"Do you want to carve or plate?" Matt asks me as we roll the service cart into the aisle.
We set up the cart earlier the way we learned in TWA flight attendant training: We rolled silverware into white napkins and placed warmed dinner plates beside them on the second rack; the serving bowls of chateau potatoes and white asparagus sat next to the silver gravy boats of Bearnaise sauce; and in the center, the showpiece that a TWA first class dinner was famous for, a double chateaubriand. "Said to be created by Montmireil, personal chef to Viscomte Chateaubriand, the Great Writer and Statesman of the Napoleonic Era," the menu boasted.
Matt and I have been on either side of TWA first-class dinners since 1978. The only difference tonight is that we are serving this meal to friends in my loft in Providence, Rhode Island. And neither of us has worked for TWA since 1986 when a labor strike ended our careers. Since then, Matt has gone on to a career as a flight attendant with American Airlines and I have written over a dozen books. And now, 25 years later, we are reliving relive the Golden Age of Flying by recreating those long-ago dinners for our loved ones. We fall into our roles easily, as if no time has passed.
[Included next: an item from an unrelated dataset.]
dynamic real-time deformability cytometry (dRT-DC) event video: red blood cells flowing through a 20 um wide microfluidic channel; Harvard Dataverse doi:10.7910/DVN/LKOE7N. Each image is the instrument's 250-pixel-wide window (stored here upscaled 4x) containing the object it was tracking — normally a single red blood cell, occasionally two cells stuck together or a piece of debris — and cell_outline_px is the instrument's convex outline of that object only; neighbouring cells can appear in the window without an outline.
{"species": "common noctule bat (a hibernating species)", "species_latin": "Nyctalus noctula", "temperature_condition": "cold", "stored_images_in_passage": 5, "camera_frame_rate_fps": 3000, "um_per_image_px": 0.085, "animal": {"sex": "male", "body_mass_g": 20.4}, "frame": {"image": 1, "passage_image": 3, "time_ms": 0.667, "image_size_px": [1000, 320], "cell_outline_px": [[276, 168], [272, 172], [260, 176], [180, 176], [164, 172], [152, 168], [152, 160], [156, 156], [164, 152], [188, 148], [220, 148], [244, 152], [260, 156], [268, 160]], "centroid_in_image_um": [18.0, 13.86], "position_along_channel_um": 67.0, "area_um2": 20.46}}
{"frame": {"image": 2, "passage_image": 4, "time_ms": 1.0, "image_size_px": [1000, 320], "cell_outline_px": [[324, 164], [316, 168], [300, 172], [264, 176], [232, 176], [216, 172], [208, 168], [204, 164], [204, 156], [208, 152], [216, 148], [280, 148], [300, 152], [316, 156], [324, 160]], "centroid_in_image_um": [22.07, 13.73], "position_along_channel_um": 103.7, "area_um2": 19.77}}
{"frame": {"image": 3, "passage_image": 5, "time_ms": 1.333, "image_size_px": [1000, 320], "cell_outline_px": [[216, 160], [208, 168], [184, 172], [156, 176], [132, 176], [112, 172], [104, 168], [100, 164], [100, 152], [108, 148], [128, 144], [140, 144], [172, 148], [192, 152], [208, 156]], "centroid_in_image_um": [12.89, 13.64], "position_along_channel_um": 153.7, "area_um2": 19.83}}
"I'll carve," I say, and just like that, time vanishes. Instead of two middle-aged people dressed in black, me with my original name tag pinned to my dress, serving eight friends, we feel like two twenty-somethings again, in our snappy Ralph Lauren uniforms on a glamorous 747 flying somewhere over the Atlantic. Funny how a perfectly cooked chateaubriand can send us back to a time when the world was at our feet and possibilities seemed endless.
I wanted to work a TWA first-class dinner one more time, an idea born while I wrote my memoir Fly Girl about my years 35,000 feet above sea level. As I reconnected with that naïve 22-year-old I used to be and relived all the mistakes and victories of my 8 years as a flight attendant, memories came back in technicolor (mostly TWA red, which was the color of our blankets, amenities kits, and carpeting that led to the gates at Terminal 5).
Before the term "flight attendants" came into usage in 1976, TWA called us "air hostesses," because they wanted their passengers to be treated like they were our guests. It was a time when passengers still dressed up to fly — no joggers or slip-on sneakers in sight. I remembered tying my striped scarf around my neck, swiping my magenta lipstick (to match the stripe on my uniform jacket sleeve) across my lips, buttoning my blazer and standing at the boarding door of a jumbo jet welcoming passengers aboard, nervous and excited. I remembered walking past Diana Ross, who was asleep under a gigantic fur coat, and making a hot fudge sundae for Richard Gere. And the time on one of my first flights when a tomato sailed off my tongs as I tossed a salad and landed in the gray flannel lap of a businessman seated in 2D. I reminisced about walking through the aisles, passing out magazines and playing cards and stationery sets with the TWA logo to a plane full of passengers.
A small part of me wanted those years back. I didn't strive to be that young, naive woman again, the one who once asked a family of five dressed all in black if they were a folk singing group — they weren't; they were on their way to their mother's funeral — or the one got screamed at for accidentally threw away the caviar ice mold. I liked my life now, as a poised and confident middle-aged woman.
Matt flew from LAX to work first class with me one more time. My daughter, Annabelle, printed menus and boarding passes exactly like the ones back then. The guests — who included an Oscar winner, a Sopranos actress, a chef-restauranteur, a business executive, and two magazine editors — dressed as they would have back then: blazers and ties, designer dresses and high heels. As soon as they arrived, we poured champagne and showed them to their seats. Warmed nuts were served in TWA ramekins, which I purchased on Ebay, were served with cocktails. Wine flowed. Jumbo shrimp cocktail with cocktail sauce was eaten. And then that chateaubriand, wheeled out by Matt and me.
At one point during the service, Matt's eyes met mine and we paused, smiling at each other. We understood that we couldn't really go back. But for one night, with all the miles — literal and metaphorical — we'd traveled between that job and tonight, we still had it, it being that elusive thing TWA saw in us when we were fresh out of college and ready to leap into the world.
"Medium rare," Matt said, back to work plating again.
I carved two pieces of perfectly pink meat, placed them on the plate, and we moved forward.